My research and teaching activities concern the development and
application of statistical methods and software to address
problems in biomedical and genomic research.
Applications to biomedical and genomic research.
Design and analysis of high-throughput gene expression
experiments
based on next-generation sequencing: mRNA-Seq for transcriptome
analysis and genome annotation.
Design and analysis of high-throughput gene expression
experiments based on DNA microarrays: mRNA-Chip for
transcriptome analysis and genome annotation;
alternative splicing microarrays; ChIP-Chip for DNA-protein interaction
profiling, e.g., transcription
factor binding; metagenomics microarrays (16s small-subunit rRNA
microarrays) for the quantitative detection of microorganisms in
complex environmental and medical samples.

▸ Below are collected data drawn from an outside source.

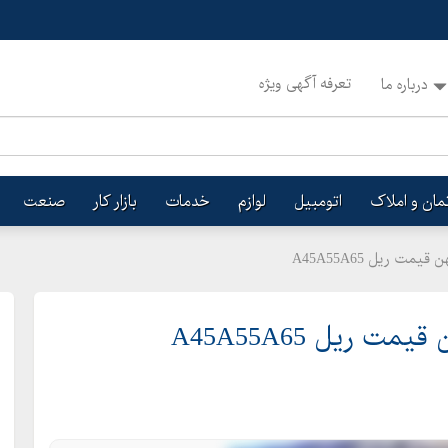
تعرفه آگهی ویژه
درباره ما
تمان و املاک
اتومبیل
لوازم
خدمات
بازار کار
صنعت
 ریل A45A55A65
ریل A45A55A65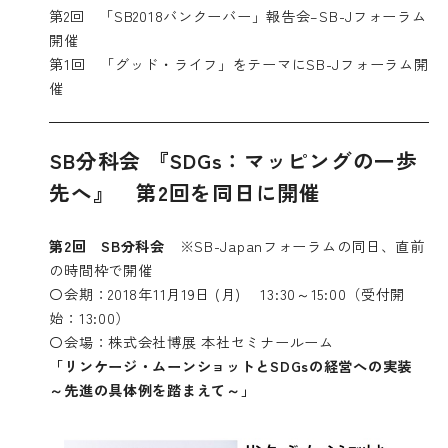
第2回 「SB2018バンクーバー」報告会–SB-Jフォーラム
開催
第1回 「グッド・ライフ」をテーマにSB-Jフォーラム開
催
SB分科会 『SDGs：マッピングの一歩
先へ』 第2回を同日に開催
第2回 SB分科会
※SB-Japanフォーラムの同日、直前
の時間枠で開催
〇会期：2018年11月19日 (月) 13:30～15:00（受付開
始：13:00）
〇会場：株式会社博展 本社セミナールーム
「リンケージ・ムーンショットとSDGsの経営への実装
～先進の具体例を踏まえて～」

Nucleotide and protein sequence analysis: identification
of
regulatory motifs in DNA sequences.
Genetic mapping of complex traits: IBD-based linkage
analysis; linkage disequilibrium analysis; SNP-based association
studies; microarray-based genetic mapping studies of gene expression.
Analysis of biological annotation metadata: e.g., Gene
Ontology (GO) annotation.
Statistical methodology.
Loss-based estimation with cross-validation: parametric
and
non-parametric density estimation and regression, variable selection.
Multiple hypothesis testing: resampling-based multiple
testing
procedures for controlling generalized Type I error rates, defined as
tail
probabilities and expected values for arbitrary functions of the
numbers of Type I errors and rejected hypotheses (e.g., false discovery
rate).
Structured tests in high dimensions.
Statistical computing.
I am a core
developer
of the Bioconductor
Project, an open-source and open-development software project for
the analysis of biomedical and genomic data.